● Excerpt
»»
Henri Delaborde was born in Rennes, Ille-et-Vilaine, France, on 2 May 1811, the third of the four children of the French Revolutionary general, Comte Henri-François Delaborde, and his wife, Julie (née Guillaume). Considered to be a brilliant pupil, while at the Bourbon and Charlemagne lycées, both in Paris, he began to study law. However, he soon decided instead to develop his precocious talent for art and, with his father’s permission, between 1829 and 1834, trained in the studio of the painter, Paul Delaroche.
There he established a friendship with his fellow student, Eugène Lami, and together they would become Delaroche’s particular intimates, Delaborde eventually writing articles about his esteemed teacher. In the early months of 1834, Delaborde assisted Delaroche on his painting, Strafford on his Way to Execution, before accompanying him and their fellow painter, Edouard Bertin, on a trip to Italy to study the frescoes of the Renaissance. While in Florence, he copied works by Fra Angelico and Masaccio, among others.
In 1836, Delaborde began to exhibit historical and religious subjects at the Paris Salon, with Agar dans le desert (Musée des Beaux-Arts de Dijon), and in 1837 won a second class medal for his Conversion de Saint Augustin (in the church of Raismes, Pas de Calais). The present work, L’Arrestation du Comte Ugolin, was painted in the same year, and apparently praised by fellow painter, Eugène Delacroix, when shown at the Salon in 1838. He was soon commissioned by the state to produce some history paintings for the Musée d’Impérial de Versailles, including Les Croisés, commandés par Jean de Brienne, allèrent mettre le siége devant Damiette (1839).
««
● Information shown
»»
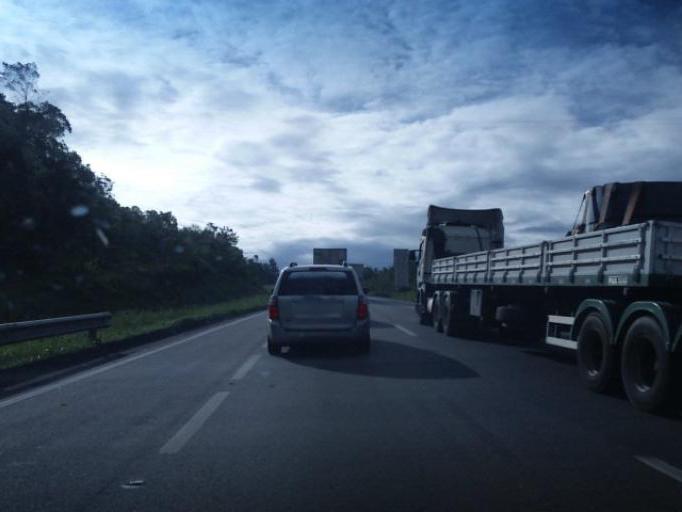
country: BR
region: Parana
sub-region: Antonina
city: Antonina
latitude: -25.1101
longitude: -48.7577
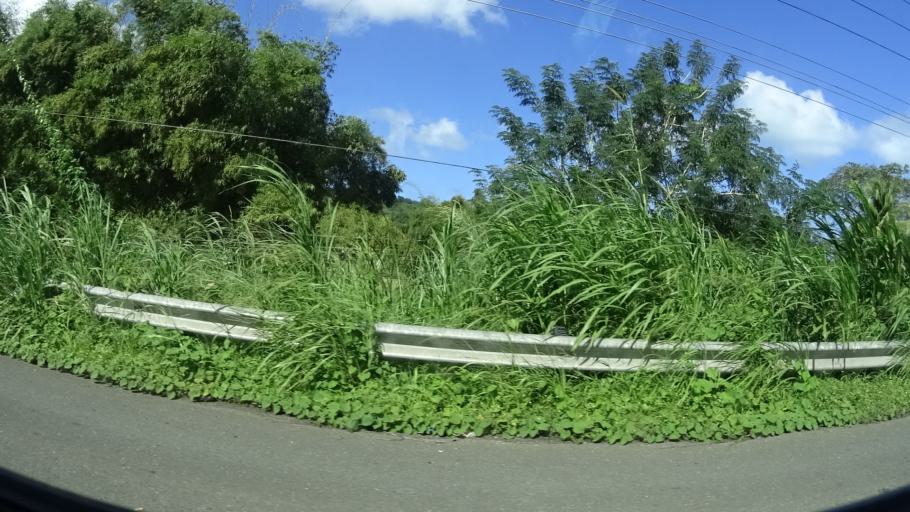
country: PR
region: Rio Grande
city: Palmer
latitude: 18.3723
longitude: -65.7641
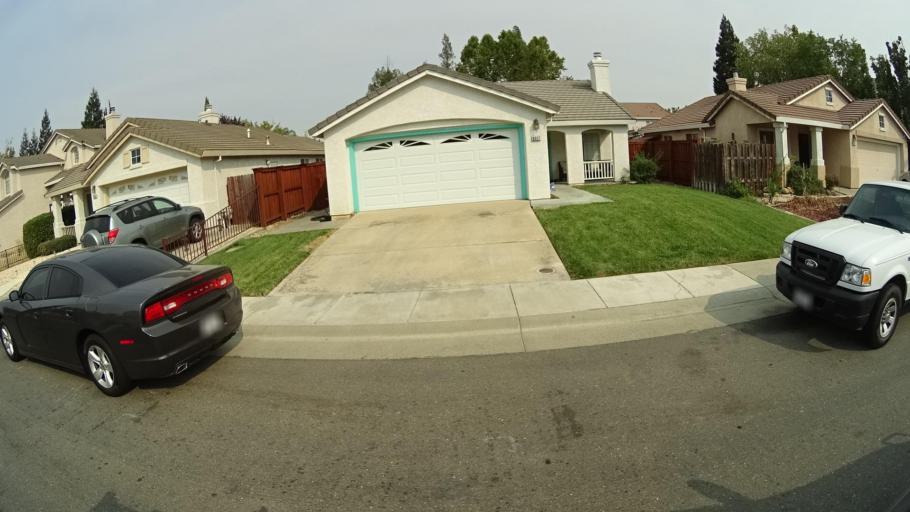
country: US
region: California
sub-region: Sacramento County
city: Laguna
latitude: 38.4109
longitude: -121.4067
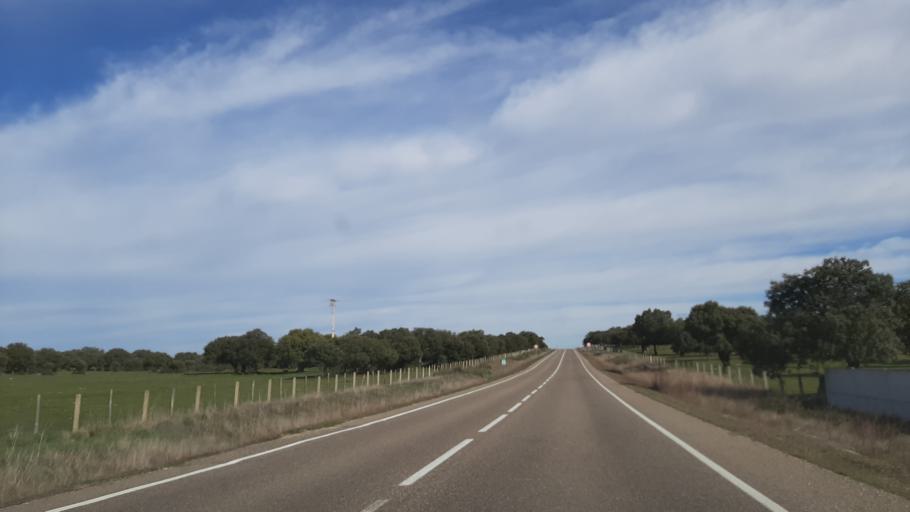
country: ES
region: Castille and Leon
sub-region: Provincia de Salamanca
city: Ledesma
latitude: 41.0898
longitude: -5.9557
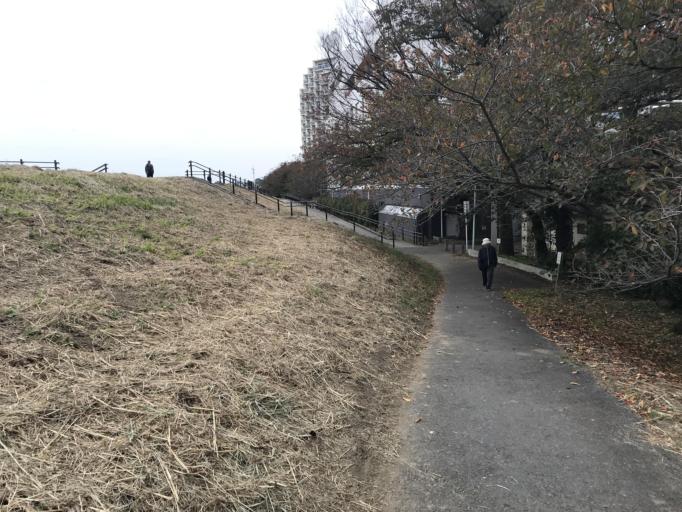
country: JP
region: Kanagawa
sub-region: Kawasaki-shi
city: Kawasaki
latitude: 35.5733
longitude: 139.6759
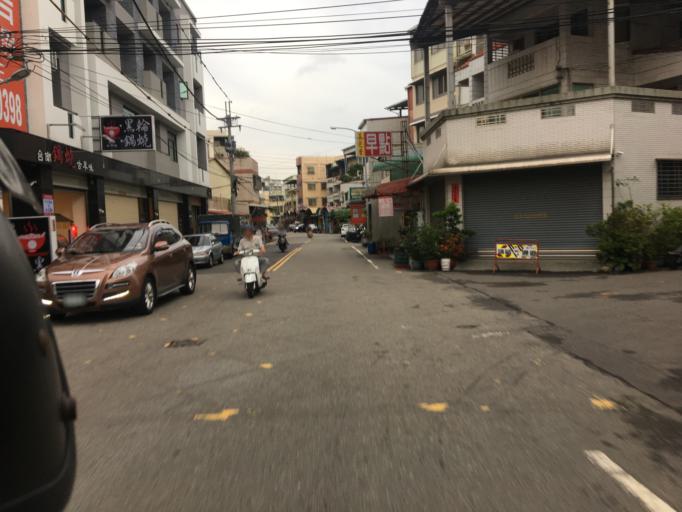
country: TW
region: Taiwan
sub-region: Taichung City
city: Taichung
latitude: 24.0904
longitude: 120.6995
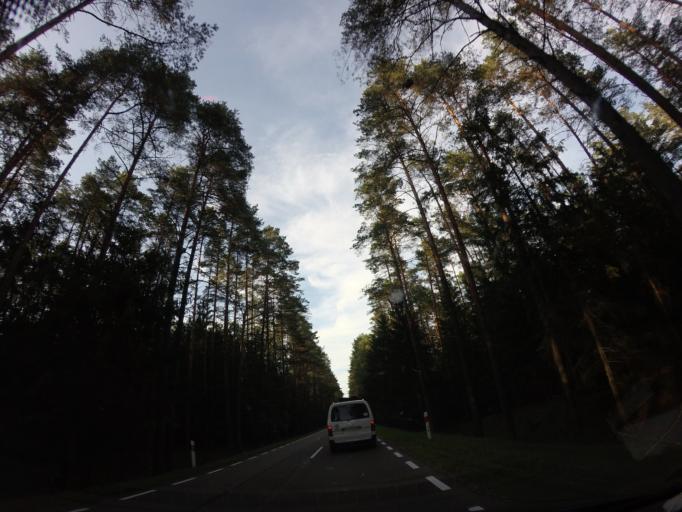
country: PL
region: Podlasie
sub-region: Powiat augustowski
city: Augustow
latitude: 53.8848
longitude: 23.1119
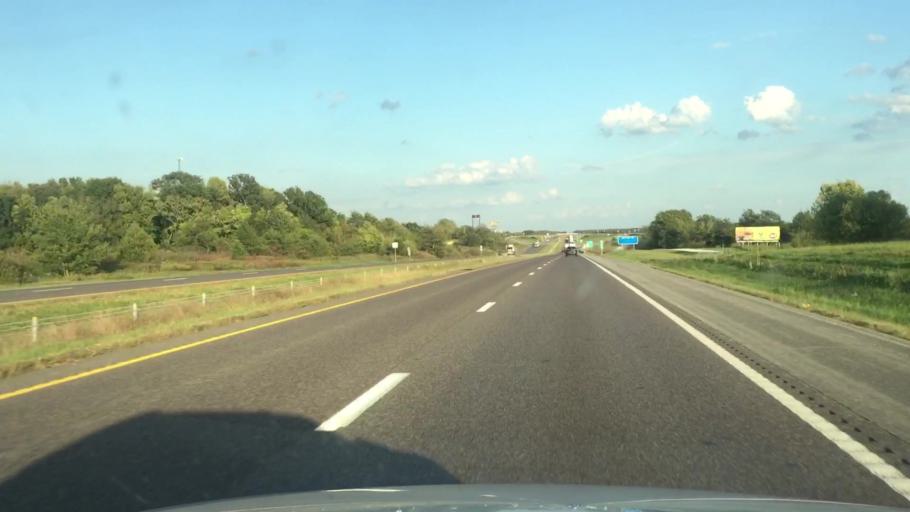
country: US
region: Missouri
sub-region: Saline County
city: Marshall
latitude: 38.9537
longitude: -93.0989
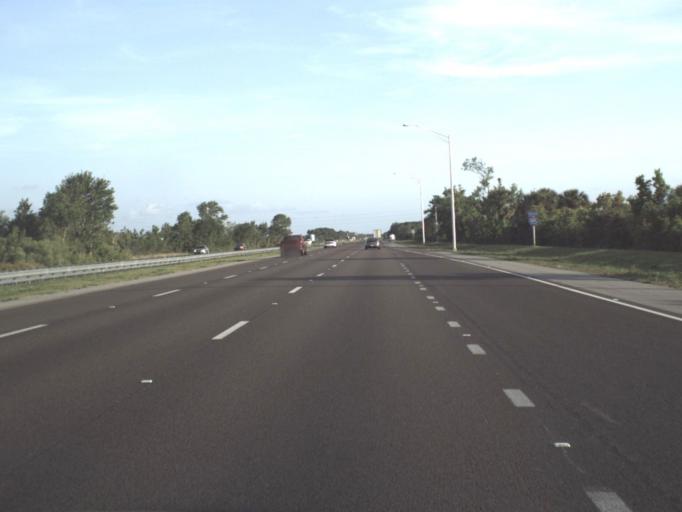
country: US
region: Florida
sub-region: Volusia County
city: Oak Hill
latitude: 28.7656
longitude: -80.8925
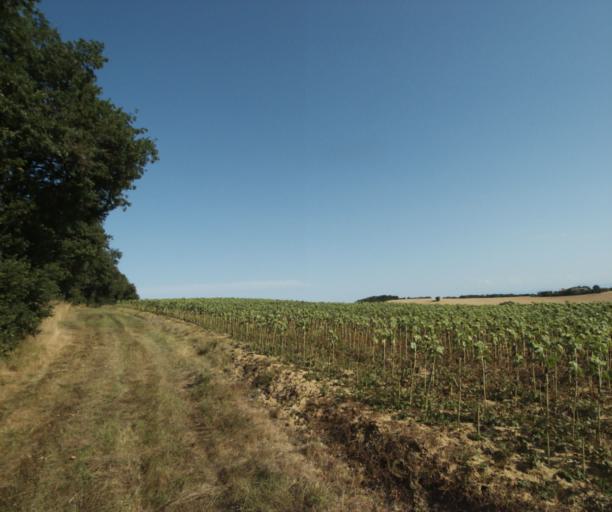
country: FR
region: Midi-Pyrenees
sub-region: Departement de la Haute-Garonne
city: Avignonet-Lauragais
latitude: 43.4262
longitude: 1.8025
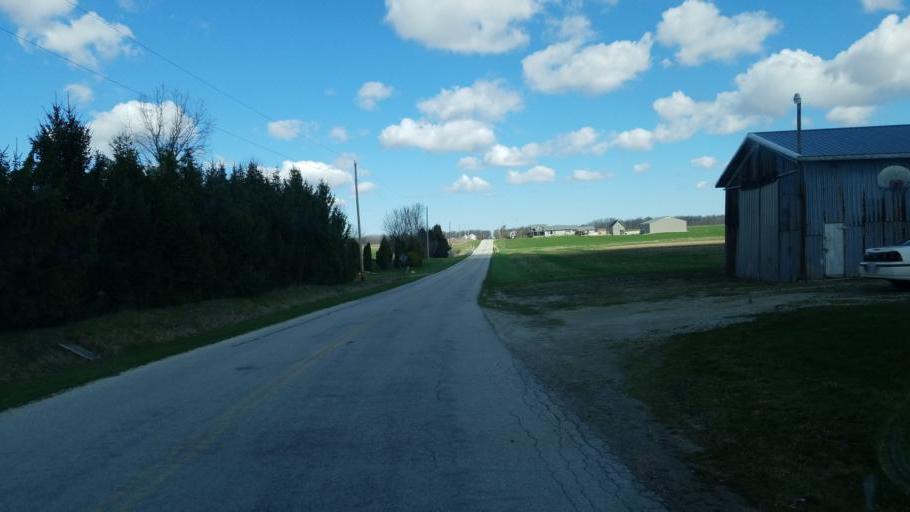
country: US
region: Ohio
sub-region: Sandusky County
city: Mount Carmel
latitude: 41.1687
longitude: -82.9382
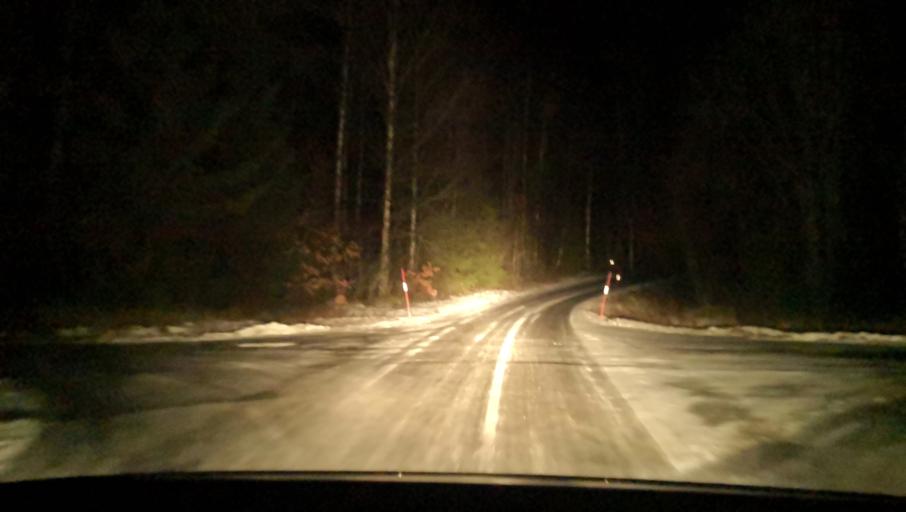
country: SE
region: Vaestmanland
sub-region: Vasteras
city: Tillberga
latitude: 59.6791
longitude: 16.6824
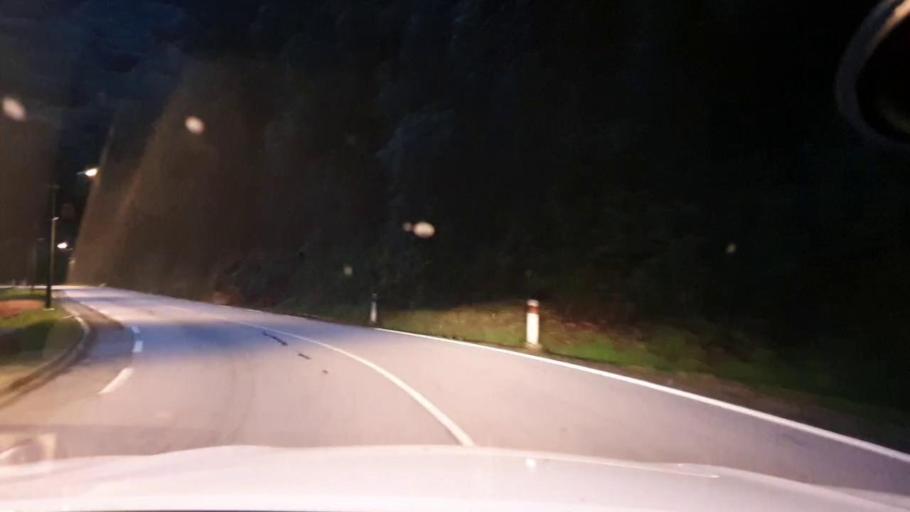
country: RW
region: Southern Province
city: Nzega
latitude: -2.5317
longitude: 29.3868
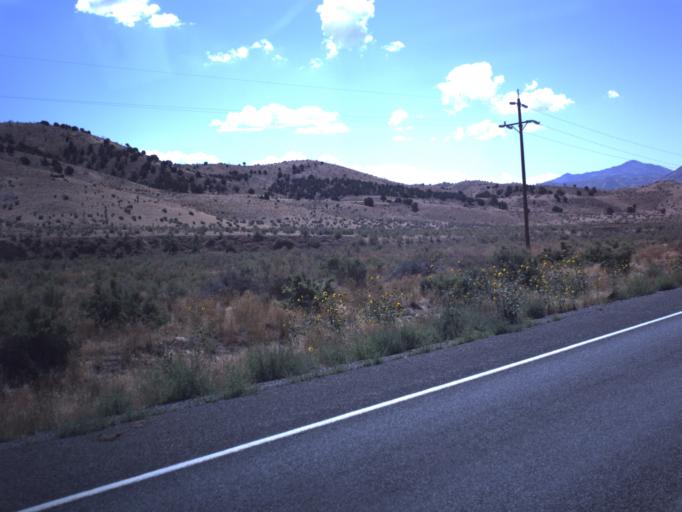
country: US
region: Utah
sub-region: Juab County
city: Nephi
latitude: 39.6141
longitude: -112.1316
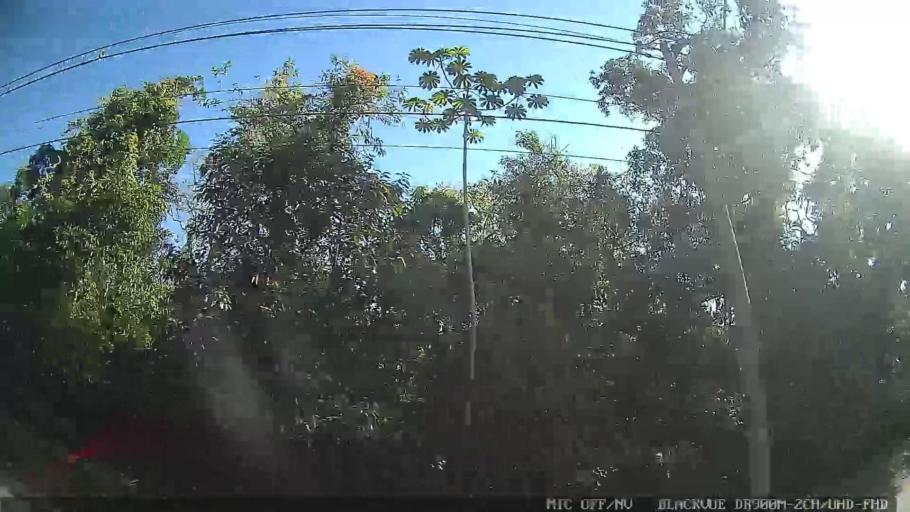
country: BR
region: Sao Paulo
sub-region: Santos
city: Santos
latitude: -23.9023
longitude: -46.3060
««
● Actions to take
1 > Answer these questions from the text on Henri Delaborde, giving each answer on its own line with the same letter:
(a) In which city was Delaborde born?
(b) Which two painters did Delaborde accompany on the trip to Italy?
(c) What award did Delaborde win in 1837?
2 > In the text on Henri Delaborde, write out the passage from "In 1836, Delaborde" to "devant Damiette (1839).", substituting "Exhibition" for "Salon".
3 > List every painting by Delaborde himself that the text on Henri Delaborde names.

● Exercise results
1 >
(a) Rennes
(b) Paul Delaroche and Edouard Bertin
(c) A second class medal

2 >
In 1836, Delaborde began to exhibit historical and religious subjects at the Paris Exhibition, with Agar dans le desert (Musée des Beaux-Arts de Dijon), and in 1837 won a second class medal for his Conversion de Saint Augustin (in the church of Raismes, Pas de Calais). The present work, L’Arrestation du Comte Ugolin, was painted in the same year, and apparently praised by fellow painter, Eugène Delacroix, when shown at the Exhibition in 1838. He was soon commissioned by the state to produce some history paintings for the Musée d’Impérial de Versailles, including Les Croisés, commandés par Jean de Brienne, allèrent mettre le siége devant Damiette (1839).

3 >
Agar dans le desert
Conversion de Saint Augustin
L’Arrestation du Comte Ugolin
Les Croisés, commandés par Jean de Brienne, allèrent mettre le siége devant Damiette